[DATA FOR THIS EXERCISE — start]
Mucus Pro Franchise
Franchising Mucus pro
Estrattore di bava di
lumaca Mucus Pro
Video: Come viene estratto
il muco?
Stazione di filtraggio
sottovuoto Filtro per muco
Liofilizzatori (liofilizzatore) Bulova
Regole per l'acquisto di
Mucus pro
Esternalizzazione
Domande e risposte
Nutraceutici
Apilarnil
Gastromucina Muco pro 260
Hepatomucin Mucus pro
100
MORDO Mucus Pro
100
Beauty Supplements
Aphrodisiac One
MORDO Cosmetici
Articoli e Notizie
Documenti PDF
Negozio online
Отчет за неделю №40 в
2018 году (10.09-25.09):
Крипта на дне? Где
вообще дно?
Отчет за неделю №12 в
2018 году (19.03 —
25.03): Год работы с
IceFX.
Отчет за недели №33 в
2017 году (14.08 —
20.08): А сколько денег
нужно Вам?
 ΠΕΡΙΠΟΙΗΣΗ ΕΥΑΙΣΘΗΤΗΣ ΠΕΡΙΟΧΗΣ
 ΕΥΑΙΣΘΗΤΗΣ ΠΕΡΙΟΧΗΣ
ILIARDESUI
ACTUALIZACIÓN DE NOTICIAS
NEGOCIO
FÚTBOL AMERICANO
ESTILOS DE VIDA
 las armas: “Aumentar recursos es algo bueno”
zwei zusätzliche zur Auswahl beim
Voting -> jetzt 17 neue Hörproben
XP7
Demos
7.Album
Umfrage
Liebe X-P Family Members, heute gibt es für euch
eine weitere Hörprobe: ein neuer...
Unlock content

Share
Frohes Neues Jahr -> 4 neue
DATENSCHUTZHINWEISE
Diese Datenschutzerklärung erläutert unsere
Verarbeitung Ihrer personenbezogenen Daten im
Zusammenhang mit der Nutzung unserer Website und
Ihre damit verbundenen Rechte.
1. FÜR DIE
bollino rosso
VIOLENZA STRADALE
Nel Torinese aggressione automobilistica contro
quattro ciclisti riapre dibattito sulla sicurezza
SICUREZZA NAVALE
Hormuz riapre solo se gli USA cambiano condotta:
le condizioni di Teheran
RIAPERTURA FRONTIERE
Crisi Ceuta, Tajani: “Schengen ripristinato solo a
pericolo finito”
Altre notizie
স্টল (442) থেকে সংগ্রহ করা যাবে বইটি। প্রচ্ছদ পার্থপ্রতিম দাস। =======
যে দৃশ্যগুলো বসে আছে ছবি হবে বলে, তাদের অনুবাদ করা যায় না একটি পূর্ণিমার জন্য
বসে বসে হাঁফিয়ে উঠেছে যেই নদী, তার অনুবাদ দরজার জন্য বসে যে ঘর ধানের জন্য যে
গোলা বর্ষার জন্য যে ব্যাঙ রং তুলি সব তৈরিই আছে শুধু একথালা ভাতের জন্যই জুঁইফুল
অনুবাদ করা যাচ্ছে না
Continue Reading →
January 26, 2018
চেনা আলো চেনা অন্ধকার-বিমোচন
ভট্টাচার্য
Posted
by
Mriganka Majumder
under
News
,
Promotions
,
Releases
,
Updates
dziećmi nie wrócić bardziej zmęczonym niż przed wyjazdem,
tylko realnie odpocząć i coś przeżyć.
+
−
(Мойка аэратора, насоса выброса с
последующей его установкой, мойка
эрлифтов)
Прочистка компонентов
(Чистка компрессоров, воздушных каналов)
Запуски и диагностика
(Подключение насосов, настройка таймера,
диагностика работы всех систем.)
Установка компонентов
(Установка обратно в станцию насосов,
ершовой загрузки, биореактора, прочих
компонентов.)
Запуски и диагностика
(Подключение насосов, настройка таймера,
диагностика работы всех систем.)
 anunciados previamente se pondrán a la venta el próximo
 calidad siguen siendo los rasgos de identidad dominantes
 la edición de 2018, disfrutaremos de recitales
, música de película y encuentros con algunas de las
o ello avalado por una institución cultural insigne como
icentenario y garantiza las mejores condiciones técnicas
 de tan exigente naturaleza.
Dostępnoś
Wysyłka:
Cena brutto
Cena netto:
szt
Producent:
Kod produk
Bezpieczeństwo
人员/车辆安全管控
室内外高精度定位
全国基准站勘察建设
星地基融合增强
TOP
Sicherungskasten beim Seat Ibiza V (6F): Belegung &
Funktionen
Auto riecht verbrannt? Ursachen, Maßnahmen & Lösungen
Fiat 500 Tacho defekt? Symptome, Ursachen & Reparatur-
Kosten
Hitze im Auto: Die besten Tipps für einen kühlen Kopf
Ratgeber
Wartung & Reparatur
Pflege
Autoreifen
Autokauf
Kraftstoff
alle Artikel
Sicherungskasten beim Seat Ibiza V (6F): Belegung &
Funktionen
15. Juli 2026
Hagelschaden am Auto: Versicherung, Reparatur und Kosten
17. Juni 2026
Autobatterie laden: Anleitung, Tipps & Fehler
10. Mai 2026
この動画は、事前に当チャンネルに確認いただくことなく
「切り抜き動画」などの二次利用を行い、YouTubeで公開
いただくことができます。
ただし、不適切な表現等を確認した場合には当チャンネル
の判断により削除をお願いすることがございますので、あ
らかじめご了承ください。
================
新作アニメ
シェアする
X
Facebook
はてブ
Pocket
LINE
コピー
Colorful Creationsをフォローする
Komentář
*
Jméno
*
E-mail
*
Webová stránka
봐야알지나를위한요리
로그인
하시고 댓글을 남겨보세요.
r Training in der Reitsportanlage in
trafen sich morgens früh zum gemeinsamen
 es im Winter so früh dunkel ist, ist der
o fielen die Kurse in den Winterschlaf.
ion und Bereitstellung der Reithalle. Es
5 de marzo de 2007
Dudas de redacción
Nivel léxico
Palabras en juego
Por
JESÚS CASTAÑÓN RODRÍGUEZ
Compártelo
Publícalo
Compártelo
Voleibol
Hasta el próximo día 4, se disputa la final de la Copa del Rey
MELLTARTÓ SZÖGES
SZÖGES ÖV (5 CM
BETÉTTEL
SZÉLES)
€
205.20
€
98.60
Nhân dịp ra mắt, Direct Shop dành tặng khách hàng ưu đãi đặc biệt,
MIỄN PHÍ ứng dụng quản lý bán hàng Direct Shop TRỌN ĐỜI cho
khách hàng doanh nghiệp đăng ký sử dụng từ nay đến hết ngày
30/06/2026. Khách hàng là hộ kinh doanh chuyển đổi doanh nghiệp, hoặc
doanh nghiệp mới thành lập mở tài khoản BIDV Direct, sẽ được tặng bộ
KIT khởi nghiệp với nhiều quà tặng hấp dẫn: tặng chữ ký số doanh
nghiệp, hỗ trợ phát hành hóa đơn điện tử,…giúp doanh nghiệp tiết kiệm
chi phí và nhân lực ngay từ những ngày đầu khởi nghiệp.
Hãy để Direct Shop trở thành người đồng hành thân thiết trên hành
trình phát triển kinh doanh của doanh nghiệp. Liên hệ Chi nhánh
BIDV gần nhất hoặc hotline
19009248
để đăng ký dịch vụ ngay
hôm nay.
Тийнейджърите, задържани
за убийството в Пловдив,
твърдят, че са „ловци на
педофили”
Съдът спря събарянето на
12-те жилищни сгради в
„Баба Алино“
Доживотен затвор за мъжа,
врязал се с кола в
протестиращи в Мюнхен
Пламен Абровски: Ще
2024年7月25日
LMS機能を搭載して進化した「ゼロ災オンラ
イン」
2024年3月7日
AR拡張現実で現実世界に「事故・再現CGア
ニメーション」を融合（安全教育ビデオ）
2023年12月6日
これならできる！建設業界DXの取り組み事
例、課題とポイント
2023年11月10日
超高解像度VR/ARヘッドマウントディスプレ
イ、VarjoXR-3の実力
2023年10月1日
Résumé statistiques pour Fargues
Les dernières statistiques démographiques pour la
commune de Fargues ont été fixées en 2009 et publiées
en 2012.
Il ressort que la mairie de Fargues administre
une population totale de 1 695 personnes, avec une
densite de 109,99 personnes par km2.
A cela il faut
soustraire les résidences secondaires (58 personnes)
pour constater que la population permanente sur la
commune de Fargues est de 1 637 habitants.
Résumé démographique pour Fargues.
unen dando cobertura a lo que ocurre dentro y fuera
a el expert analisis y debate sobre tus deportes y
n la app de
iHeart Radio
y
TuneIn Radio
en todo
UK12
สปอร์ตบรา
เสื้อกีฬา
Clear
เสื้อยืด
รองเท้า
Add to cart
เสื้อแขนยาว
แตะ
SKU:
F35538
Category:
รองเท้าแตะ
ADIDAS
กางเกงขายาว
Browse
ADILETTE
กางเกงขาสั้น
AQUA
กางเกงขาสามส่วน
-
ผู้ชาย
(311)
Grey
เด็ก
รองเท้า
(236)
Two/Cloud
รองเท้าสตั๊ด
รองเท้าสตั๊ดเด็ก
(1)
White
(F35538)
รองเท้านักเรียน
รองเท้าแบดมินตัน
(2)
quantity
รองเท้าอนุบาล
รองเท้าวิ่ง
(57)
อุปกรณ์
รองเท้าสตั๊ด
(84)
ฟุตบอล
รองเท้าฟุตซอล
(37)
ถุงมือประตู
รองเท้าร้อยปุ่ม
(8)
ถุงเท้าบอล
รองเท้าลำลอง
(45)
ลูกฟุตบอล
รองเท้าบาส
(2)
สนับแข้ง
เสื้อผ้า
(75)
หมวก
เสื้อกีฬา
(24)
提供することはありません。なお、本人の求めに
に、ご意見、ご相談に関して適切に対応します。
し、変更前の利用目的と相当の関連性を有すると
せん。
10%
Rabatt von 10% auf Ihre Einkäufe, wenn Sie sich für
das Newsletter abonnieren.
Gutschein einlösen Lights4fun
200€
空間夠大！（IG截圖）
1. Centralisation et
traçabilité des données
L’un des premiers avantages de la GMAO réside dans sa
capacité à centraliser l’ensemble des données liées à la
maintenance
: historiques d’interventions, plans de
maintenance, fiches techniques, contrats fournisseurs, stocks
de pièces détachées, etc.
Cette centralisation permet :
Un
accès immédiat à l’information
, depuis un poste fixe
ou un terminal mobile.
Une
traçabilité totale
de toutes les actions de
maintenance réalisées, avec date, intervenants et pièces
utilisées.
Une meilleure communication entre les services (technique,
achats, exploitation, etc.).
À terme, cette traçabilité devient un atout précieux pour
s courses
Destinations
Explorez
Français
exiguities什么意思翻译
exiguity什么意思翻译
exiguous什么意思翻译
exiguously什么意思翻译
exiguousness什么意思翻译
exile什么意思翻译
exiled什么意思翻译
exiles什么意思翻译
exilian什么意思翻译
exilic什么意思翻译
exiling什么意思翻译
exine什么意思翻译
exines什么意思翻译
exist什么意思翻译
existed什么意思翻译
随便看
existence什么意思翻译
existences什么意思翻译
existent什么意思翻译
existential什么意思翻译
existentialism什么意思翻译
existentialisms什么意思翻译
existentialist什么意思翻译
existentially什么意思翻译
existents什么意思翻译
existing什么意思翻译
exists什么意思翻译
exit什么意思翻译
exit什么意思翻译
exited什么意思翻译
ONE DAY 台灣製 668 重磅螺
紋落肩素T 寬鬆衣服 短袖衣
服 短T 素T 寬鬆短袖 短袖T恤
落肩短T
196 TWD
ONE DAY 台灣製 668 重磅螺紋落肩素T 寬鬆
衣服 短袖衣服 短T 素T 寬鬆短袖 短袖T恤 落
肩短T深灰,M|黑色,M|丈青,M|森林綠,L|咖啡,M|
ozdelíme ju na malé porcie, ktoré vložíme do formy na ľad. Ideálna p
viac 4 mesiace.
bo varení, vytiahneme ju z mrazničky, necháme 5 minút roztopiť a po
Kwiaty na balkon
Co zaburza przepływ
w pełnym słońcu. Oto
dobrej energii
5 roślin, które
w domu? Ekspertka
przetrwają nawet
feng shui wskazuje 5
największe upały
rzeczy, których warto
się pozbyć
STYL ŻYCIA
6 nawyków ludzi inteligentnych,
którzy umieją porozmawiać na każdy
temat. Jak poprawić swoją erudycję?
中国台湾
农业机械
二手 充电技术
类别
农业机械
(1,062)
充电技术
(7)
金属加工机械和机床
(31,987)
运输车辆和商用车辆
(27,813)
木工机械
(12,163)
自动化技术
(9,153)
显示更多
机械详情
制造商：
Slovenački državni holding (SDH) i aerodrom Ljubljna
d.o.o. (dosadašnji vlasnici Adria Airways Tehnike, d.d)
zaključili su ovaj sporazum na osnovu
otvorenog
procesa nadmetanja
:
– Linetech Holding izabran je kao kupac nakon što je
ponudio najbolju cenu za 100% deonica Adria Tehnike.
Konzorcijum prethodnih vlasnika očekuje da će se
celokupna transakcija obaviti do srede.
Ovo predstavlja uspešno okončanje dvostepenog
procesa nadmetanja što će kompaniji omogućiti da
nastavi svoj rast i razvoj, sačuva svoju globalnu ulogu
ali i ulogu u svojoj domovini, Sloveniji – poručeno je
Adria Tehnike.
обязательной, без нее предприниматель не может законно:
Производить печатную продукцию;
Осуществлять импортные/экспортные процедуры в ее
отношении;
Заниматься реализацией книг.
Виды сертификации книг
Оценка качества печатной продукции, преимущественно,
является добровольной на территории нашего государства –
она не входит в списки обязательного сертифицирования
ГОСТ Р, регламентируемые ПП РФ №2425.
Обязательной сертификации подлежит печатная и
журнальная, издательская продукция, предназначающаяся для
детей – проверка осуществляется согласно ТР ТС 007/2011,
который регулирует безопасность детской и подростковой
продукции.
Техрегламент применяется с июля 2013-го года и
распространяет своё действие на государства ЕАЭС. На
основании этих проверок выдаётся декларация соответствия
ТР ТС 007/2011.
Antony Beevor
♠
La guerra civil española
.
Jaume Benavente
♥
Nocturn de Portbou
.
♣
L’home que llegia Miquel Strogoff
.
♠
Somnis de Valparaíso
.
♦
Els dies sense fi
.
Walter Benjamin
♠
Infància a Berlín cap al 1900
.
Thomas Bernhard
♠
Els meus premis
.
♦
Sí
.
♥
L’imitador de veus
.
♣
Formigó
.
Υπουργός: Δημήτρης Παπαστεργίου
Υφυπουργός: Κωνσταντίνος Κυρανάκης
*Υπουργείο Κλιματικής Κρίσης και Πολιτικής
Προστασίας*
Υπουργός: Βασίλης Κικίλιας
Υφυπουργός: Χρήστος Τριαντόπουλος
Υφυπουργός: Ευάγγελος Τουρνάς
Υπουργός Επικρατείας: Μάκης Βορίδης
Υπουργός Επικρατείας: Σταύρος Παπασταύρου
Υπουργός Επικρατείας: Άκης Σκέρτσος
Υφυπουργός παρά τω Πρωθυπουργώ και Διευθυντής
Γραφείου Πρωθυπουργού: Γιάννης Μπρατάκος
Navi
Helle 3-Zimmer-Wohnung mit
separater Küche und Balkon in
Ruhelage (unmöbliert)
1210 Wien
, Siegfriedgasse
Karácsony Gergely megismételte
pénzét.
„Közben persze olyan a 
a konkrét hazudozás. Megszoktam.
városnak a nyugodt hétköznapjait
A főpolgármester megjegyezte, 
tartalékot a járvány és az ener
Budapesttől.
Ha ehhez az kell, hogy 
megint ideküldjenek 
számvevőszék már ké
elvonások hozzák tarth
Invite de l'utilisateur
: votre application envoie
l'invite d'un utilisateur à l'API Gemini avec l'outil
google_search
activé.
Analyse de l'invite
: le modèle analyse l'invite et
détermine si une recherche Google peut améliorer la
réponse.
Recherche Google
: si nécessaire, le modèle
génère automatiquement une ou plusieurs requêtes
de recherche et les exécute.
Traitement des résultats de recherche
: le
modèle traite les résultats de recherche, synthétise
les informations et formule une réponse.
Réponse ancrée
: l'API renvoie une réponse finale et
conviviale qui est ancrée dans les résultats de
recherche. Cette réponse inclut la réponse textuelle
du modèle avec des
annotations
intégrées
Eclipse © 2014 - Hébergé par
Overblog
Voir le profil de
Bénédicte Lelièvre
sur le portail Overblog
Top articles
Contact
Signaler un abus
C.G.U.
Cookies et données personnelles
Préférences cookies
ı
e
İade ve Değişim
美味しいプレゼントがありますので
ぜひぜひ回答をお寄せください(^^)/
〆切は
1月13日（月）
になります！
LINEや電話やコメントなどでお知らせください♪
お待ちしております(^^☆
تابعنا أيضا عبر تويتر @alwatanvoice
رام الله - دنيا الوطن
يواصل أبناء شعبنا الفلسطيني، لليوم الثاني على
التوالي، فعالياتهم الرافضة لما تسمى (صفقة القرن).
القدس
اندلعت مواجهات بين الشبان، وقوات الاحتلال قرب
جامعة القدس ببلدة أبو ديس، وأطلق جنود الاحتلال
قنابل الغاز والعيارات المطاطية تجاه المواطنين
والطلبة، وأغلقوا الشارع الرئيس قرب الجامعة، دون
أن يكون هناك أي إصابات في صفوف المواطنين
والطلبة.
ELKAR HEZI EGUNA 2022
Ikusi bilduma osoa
[DATA FOR THIS EXERCISE — finish]
EXERCISE REQUIREMENTS » Review the material and copy each line in which the word "Kosten" appears.

OUTPUT FOR THIS EXERCISE »
Kosten
Hagelschaden am Auto: Versicherung, Reparatur und Kosten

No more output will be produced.